Aqueduct Press
- Founded: 2004; 22 years ago
- Founder: L. Timmel Duchamp
- Country of origin: USA
- Headquarters location: Seattle, Washington
- Distribution: Pathway Book Service
- Fiction genres: Speculative fiction, feminist fiction
- Official website: Aqueductpress.com

= Aqueduct Press =

American book publisher

Aqueduct Press is a publisher based in Seattle, Washington, United States, that publishes material featuring a feminist viewpoint.

==History==
Aqueduct Press was founded in 2004 by L. Timmel Duchamp. The company has focused on publishing speculative fiction that contains a feminist element. Since 2004 they have been publishing the Conversation Pieces which is written by many authors and contains chapbooks with poems, fiction and essays.

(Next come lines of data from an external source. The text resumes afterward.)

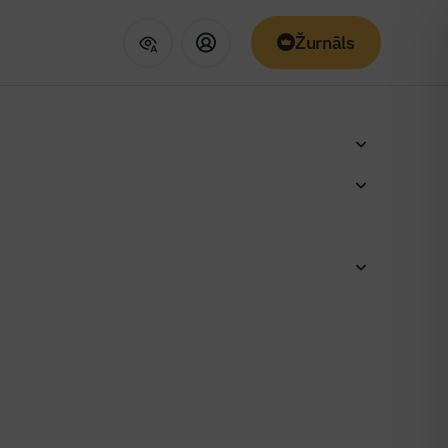
Žurnāls
skolā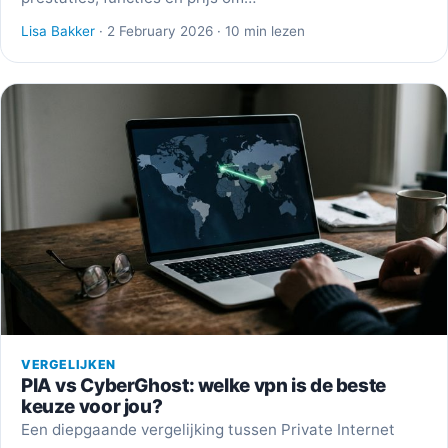
Lisa Bakker
· 2 February 2026 · 10 min lezen
VERGELIJKEN
PIA vs CyberGhost: welke vpn is de beste
keuze voor jou?
Een diepgaande vergelijking tussen Private Internet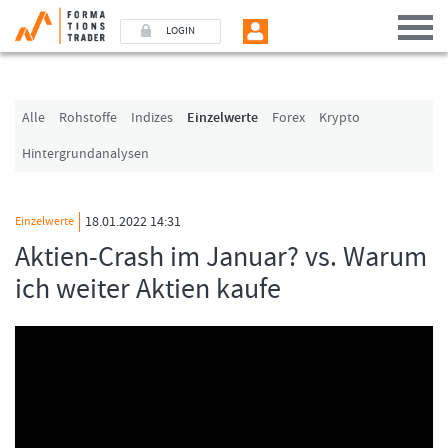
LOGIN
Benutzer (E-Mail-Adresse in Kleinschrift)
Alle
Rohstoffe
Indizes
Einzelwerte
Forex
Krypto
Hintergrundanalysen
Passwort
18.01.2022 14:31
Einzelwerte
Angemeldet bleiben
Aktien-Crash im Januar? vs. Warum
ich weiter Aktien kaufe
LOGIN
Passwort vergessen
Ich bin neu, und jetzt?
Das Formationstrader Programm bietet unterschiedliche User-Pakete. Bitte
klicken Sie unten auf „Formationstrader werden“, und finden Sie auf
unserem Online-Shop das passende Angebot.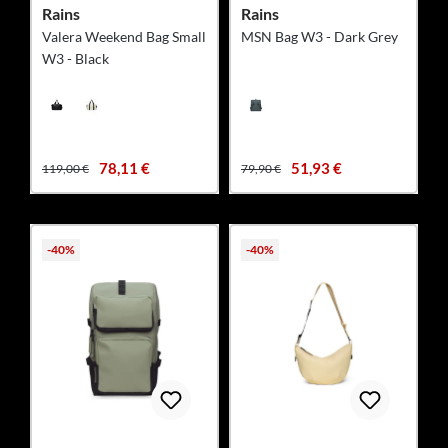
Rains
Rains
Valera Weekend Bag Small
MSN Bag W3 - Dark Grey
W3 - Black
78,11 €
51,93 €
119,00 €
79,90 €
-40%
-40%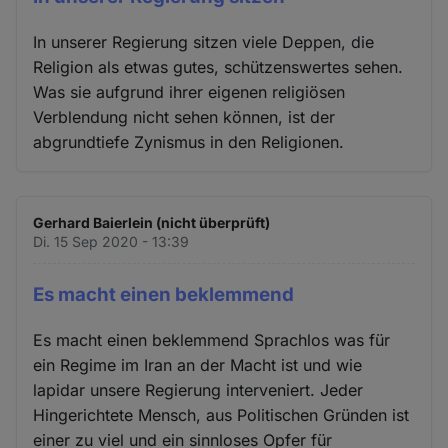
In unserer Regierung sitzen viele Deppen, die
Religion als etwas gutes, schützenswertes sehen.
Was sie aufgrund ihrer eigenen religiösen
Verblendung nicht sehen können, ist der
abgrundtiefe Zynismus in den Religionen.
Gerhard Baierlein (nicht überprüft)
Di. 15 Sep 2020 - 13:39
Es macht einen beklemmend
Es macht einen beklemmend Sprachlos was für
ein Regime im Iran an der Macht ist und wie
lapidar unsere Regierung interveniert. Jeder
Hingerichtete Mensch, aus Politischen Gründen ist
einer zu viel und ein sinnloses Opfer für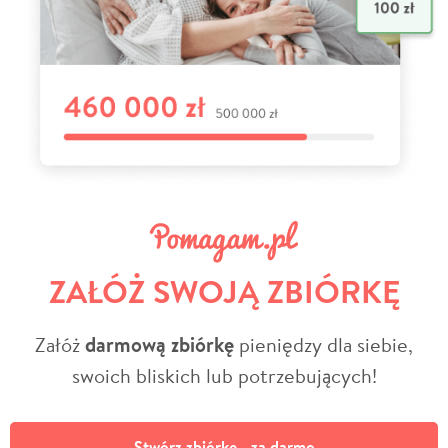
ZAŁÓŻ SWOJĄ ZBIÓRKĘ
Załóż
darmową zbiórkę
pieniędzy dla siebie,
swoich bliskich lub potrzebujących!
Stwórz zbiórkę - za darmo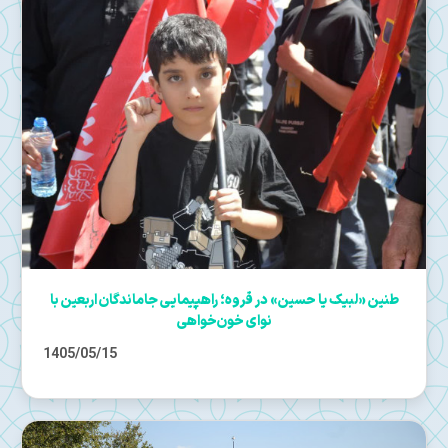
طنین «لبیک یا حسین» در قروه؛ راهپیمایی جاماندگان اربعین با
نوای خون‌خواهی
1405/05/15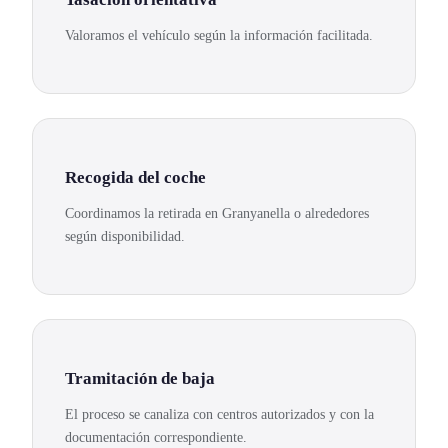
Valoramos el vehículo según la información facilitada.
Recogida del coche
Coordinamos la retirada en Granyanella o alrededores
según disponibilidad.
Tramitación de baja
El proceso se canaliza con centros autorizados y con la
documentación correspondiente.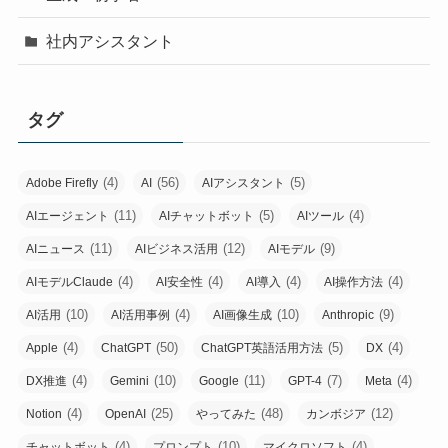
社内アシスタント
タグ
(4)
(56)
(5)
Adobe Firefly
AI
AIアシスタント
(11)
(5)
(4)
AIエージェント
AIチャットボット
AIツール
(11)
(12)
(9)
AIニュース
AIビジネス活用
AIモデル
(4)
(4)
(4)
(4)
AIモデルClaude
AI安全性
AI導入
AI操作方法
(10)
(4)
(10)
(9)
AI活用
AI活用事例
AI画像生成
Anthropic
(4)
(50)
(5)
(4)
Apple
ChatGPT
ChatGPT英語活用方法
DX
(4)
(10)
(11)
(7)
(4)
DX推進
Gemini
Google
GPT-4
Meta
(4)
(25)
(48)
(12)
Notion
OpenAI
やってみた
カンボジア
(4)
(10)
(4)
チャットボット
プロンプト
マイクロソフト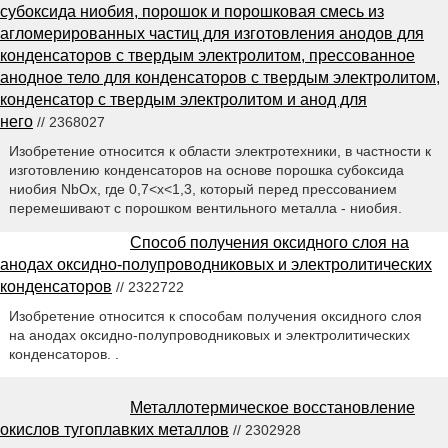
субоксида ниобия, порошок и порошковая смесь из
агломерированных частиц для изготовления анодов для
конденсаторов с твердым электролитом, прессованное
анодное тело для конденсаторов с твердым электролитом,
конденсатор с твердым электролитом и анод для
него
// 2368027
Изобретение относится к области электротехники, в частности к
изготовлению конденсаторов на основе порошка субоксида
ниобия NbOx, где 0,7<x<1,3, который перед прессованием
перемешивают с порошком вентильного металла - ниобия.
Способ получения оксидного слоя на
анодах оксидно-полупроводниковых и электролитических
конденсаторов
// 2322722
Изобретение относится к способам получения оксидного слоя
на анодах оксидно-полупроводниковых и электролитических
конденсаторов. .
Металлотермическое восстановление
окислов тугоплавких металлов
// 2302928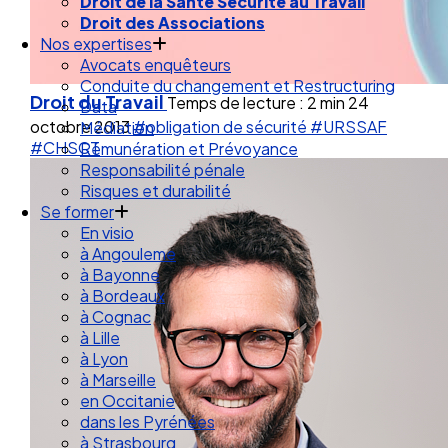
Droit des Associations
Nos expertises
Avocats enquêteurs
Conduite du changement et Restructuring
Data
Droit du Travail
Temps de lecture : 2 min
24
Médiation
octobre 2013
#obligation de sécurité
#URSSAF
Rémunération et Prévoyance
#CHSCT
Responsabilité pénale
Risques et durabilité
Se former
En visio
à Angouleme
à Bayonne
à Bordeaux
à Cognac
à Lille
à Lyon
à Marseille
en Occitanie
dans les Pyrénées
à Strasbourg
Droit Social : 60 min Recap’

Aqueduct Press has published multiple award-winning and short-list nominee titles. Their first winning title was Life by Gwyneth Jones, which was published in 2004. It won the 2005 Philip K. Dick Award and was a short-list nominee for the 2005 James Tiptree Jr Memorial Award and placed 27th on the 2005 Locus Awards for best science fiction novel. Also in 2004, L. Timmel Duchamp's Love's Body, Dancing in Time was a short-list nominee for the 2005 James Tiptree Jr Memorial Award and placed 21st in the 2005 Locus Awards for best collection, and Nicola Griffith's With Her Body was a finalist at the 2005 Gaylactic Spectrum Awards for best other work and at the 2005 Lambda Literary Award for best science fiction/fantasy/horror. In 2006, Andrea Hairston's Mindscape was a finalist for the 2007 Philip K. Dick Award and was named as an honour book at the 2007 James Tiptree Jr Memorial Awards. Kelley Eskridge's Dangerous Space placed 17th in the 2008 Locus Awards and in 2009, Filter House by Nisi Shawl won the James Tiptree Jr Memorial Award and was a short-list nominee for the 2009 World Fantasy Awards best collection.